Targeting an audience -- Haverly and Pastor

Photographic portrait of Tony Pastor.Billy Rose Theatre Collection
Photographic portrait
of Tony Pastor. Billy Rose
Theatre Collection

Program cover, Auditorium Pier, Atlantic City, NJ,for summer vaudeville presentation
Program cover, Auditorium
Pier, Atlantic City, NJ,
for summer vaudeville presentation

J. H. Haverly promoted the idea of combining a circuit of theaters for his multiple productions.  He was inspired by the newly available railroad accessibility, so that he send his minstrel troupes, comic combinations, circuses, and theater companies to the appropriate theater for the ideal season.  Contemporary cartoonists portrayed him as a puppet master with toy theaters.

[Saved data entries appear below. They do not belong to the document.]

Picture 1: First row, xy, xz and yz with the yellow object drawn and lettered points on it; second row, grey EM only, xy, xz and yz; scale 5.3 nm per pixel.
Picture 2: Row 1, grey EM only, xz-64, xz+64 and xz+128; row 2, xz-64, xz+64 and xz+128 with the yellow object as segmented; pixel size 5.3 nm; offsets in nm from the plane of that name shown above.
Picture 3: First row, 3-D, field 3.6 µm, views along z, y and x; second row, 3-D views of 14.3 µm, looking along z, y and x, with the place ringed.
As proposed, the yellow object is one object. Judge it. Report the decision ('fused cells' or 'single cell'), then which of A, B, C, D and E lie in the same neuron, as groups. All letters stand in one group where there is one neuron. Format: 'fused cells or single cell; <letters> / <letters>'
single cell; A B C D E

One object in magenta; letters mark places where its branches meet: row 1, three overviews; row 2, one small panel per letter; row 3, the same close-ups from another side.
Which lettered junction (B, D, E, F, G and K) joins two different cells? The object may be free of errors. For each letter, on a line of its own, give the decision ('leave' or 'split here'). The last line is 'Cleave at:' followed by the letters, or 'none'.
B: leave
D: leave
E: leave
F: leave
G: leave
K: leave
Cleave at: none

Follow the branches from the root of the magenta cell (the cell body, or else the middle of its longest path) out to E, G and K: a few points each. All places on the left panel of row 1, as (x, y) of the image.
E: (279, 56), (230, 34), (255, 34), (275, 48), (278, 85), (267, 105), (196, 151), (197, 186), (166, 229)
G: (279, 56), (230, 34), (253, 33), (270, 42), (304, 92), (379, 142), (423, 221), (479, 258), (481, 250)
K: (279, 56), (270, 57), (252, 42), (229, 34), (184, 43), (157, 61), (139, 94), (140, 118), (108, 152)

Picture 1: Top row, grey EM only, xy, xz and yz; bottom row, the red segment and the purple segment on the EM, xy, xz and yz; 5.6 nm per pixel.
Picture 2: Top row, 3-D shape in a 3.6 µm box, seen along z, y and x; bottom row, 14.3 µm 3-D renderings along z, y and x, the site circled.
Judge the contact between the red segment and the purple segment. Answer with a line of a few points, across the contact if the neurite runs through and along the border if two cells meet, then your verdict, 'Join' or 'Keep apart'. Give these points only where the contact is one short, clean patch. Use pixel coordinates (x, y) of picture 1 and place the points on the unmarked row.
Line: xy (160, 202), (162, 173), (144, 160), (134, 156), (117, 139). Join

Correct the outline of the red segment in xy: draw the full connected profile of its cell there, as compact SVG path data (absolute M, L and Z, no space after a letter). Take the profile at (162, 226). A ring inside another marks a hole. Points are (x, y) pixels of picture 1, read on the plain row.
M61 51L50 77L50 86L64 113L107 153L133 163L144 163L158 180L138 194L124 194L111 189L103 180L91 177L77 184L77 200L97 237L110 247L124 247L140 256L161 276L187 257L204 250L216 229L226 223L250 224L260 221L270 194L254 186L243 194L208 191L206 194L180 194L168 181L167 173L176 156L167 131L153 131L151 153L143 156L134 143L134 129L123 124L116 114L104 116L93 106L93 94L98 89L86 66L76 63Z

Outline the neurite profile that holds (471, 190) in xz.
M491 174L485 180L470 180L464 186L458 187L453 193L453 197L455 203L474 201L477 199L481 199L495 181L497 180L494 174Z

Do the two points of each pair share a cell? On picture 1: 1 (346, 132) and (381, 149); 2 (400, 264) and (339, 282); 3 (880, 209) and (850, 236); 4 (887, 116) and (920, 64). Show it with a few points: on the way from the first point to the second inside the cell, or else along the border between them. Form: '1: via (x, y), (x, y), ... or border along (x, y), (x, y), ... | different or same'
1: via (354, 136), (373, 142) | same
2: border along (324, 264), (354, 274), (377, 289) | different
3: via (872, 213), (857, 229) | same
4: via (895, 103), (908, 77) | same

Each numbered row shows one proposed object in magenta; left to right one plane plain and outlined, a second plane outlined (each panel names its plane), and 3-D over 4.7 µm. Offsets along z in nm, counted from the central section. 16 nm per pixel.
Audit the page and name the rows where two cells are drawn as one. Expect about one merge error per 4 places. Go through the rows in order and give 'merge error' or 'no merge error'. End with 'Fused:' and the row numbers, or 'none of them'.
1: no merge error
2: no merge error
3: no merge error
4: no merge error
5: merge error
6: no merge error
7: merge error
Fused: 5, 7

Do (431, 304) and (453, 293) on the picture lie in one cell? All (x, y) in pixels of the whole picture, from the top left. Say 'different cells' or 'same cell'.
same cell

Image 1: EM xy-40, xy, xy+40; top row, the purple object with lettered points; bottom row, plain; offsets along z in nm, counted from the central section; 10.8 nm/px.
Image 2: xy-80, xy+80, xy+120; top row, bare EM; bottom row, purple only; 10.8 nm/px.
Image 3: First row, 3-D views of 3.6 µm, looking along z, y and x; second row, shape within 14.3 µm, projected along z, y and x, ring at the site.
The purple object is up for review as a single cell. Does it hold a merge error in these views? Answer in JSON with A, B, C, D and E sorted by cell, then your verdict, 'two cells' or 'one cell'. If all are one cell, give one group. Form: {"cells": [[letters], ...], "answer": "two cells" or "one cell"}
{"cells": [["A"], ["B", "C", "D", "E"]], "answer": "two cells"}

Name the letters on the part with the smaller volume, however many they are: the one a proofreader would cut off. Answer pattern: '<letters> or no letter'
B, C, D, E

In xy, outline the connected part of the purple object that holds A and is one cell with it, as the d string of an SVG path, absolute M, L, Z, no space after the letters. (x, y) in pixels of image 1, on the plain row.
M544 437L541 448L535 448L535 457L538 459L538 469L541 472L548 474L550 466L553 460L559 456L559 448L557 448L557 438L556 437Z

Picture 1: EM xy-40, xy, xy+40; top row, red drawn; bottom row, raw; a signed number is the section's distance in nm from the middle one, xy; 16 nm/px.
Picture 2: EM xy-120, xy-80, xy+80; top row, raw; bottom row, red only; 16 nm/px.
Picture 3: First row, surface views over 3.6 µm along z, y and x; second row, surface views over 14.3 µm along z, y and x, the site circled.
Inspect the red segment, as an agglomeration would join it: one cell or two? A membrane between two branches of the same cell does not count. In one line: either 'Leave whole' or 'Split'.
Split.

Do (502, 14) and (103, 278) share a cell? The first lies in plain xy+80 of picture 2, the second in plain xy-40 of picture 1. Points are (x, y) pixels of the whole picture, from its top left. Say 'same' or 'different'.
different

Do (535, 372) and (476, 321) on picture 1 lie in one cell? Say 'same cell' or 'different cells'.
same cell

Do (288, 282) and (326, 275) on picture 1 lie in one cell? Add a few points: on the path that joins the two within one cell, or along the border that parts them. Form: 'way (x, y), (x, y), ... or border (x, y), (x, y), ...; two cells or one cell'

Tony Pastor had managed variety theater since opening his first on the Bowery in New York city in 1865.  He moved uptown to the Union Square district in 1881.  At that time, there was a "Ladies mile" of department stores in the upper teens on 5th and 6th Avenue.  It was said that "from 14th Street down, the men were earning it, and from 14th Street up, the women were spending it." He recognized that he could attract an afternoon audience of the women who had been shopping.  He billed his theater as "refined vaudeville."  Vaudeville houses in cities and, especially, summer resorts followed his example.  Vaudeville's  major competition, pantomimes and operettas based on nursery rhyme characters, was damaged by the devastation of the Iroquois Theater fire in Chicago, during the Christmas vacation of 1903.